** Instructions for the task **
Reproduce the records below in full and without edits, omitting images.

** Data supplied **
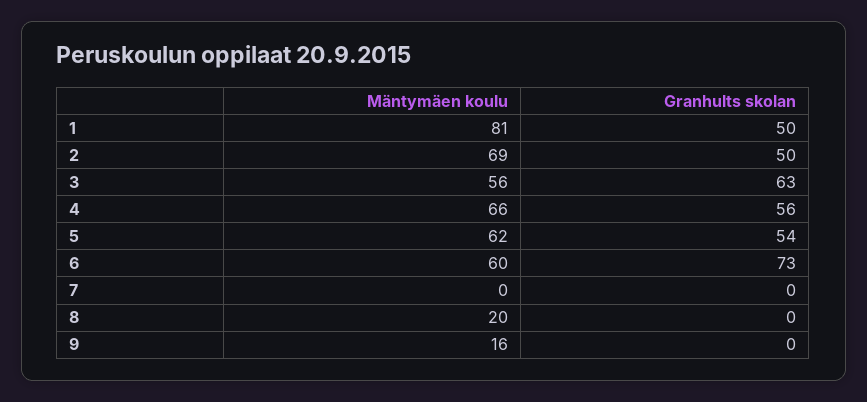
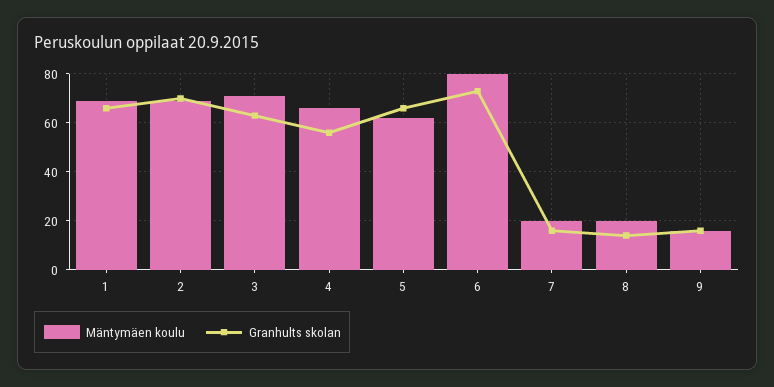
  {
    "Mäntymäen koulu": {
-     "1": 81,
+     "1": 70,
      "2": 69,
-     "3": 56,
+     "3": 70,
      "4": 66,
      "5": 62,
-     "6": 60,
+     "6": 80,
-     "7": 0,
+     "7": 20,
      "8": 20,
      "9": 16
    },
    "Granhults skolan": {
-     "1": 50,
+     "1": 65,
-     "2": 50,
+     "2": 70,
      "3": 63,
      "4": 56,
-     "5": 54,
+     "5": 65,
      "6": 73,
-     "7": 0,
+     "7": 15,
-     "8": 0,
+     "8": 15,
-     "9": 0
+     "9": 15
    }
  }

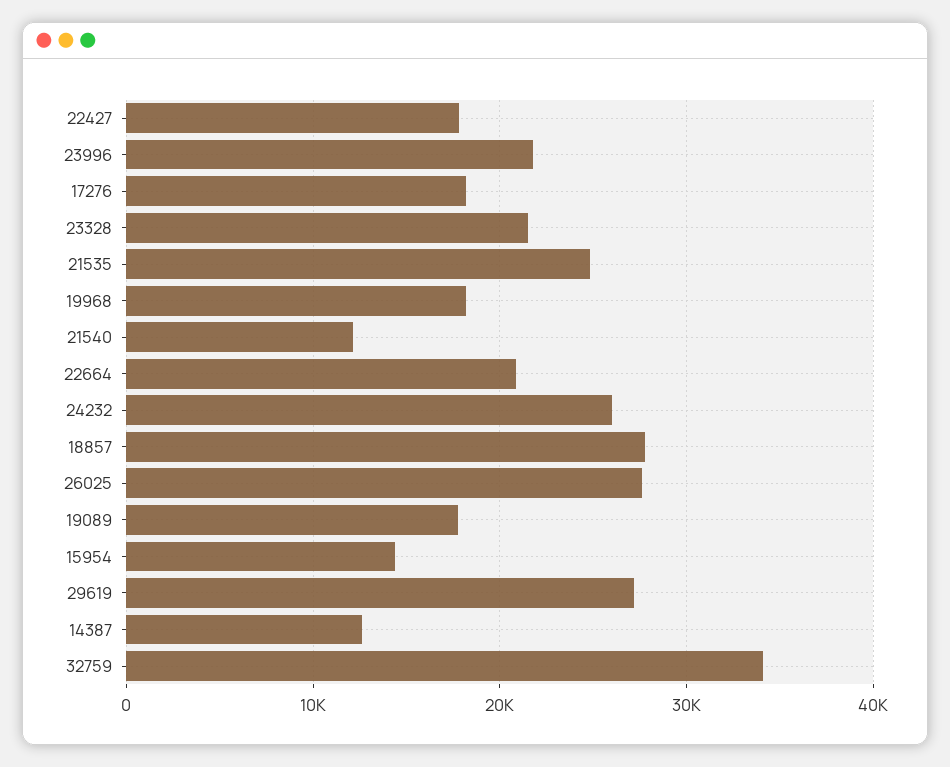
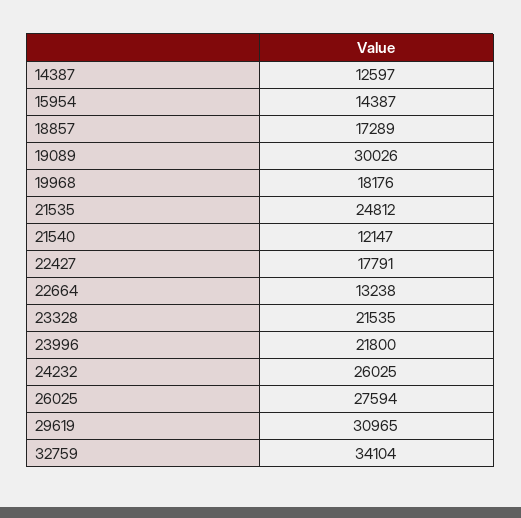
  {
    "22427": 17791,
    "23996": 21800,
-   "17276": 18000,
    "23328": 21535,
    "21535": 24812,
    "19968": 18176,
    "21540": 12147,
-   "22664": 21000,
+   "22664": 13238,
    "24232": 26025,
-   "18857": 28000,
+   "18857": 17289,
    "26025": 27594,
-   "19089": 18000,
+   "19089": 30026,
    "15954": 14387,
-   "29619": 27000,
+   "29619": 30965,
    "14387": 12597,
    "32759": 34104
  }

** Worked solution **
  {
    "Mäntymäen koulu": {
-     "1": 81,
+     "1": 70,
      "2": 69,
-     "3": 56,
+     "3": 70,
      "4": 66,
      "5": 62,
-     "6": 60,
+     "6": 80,
-     "7": 0,
+     "7": 20,
      "8": 20,
      "9": 16
    },
    "Granhults skolan": {
-     "1": 50,
+     "1": 65,
-     "2": 50,
+     "2": 70,
      "3": 63,
      "4": 56,
-     "5": 54,
+     "5": 65,
      "6": 73,
-     "7": 0,
+     "7": 15,
-     "8": 0,
+     "8": 15,
-     "9": 0
+     "9": 15
    }
  }

  {
    "22427": 17791,
    "23996": 21800,
-   "17276": 18000,
    "23328": 21535,
    "21535": 24812,
    "19968": 18176,
    "21540": 12147,
-   "22664": 21000,
+   "22664": 13238,
    "24232": 26025,
-   "18857": 28000,
+   "18857": 17289,
    "26025": 27594,
-   "19089": 18000,
+   "19089": 30026,
    "15954": 14387,
-   "29619": 27000,
+   "29619": 30965,
    "14387": 12597,
    "32759": 34104
  }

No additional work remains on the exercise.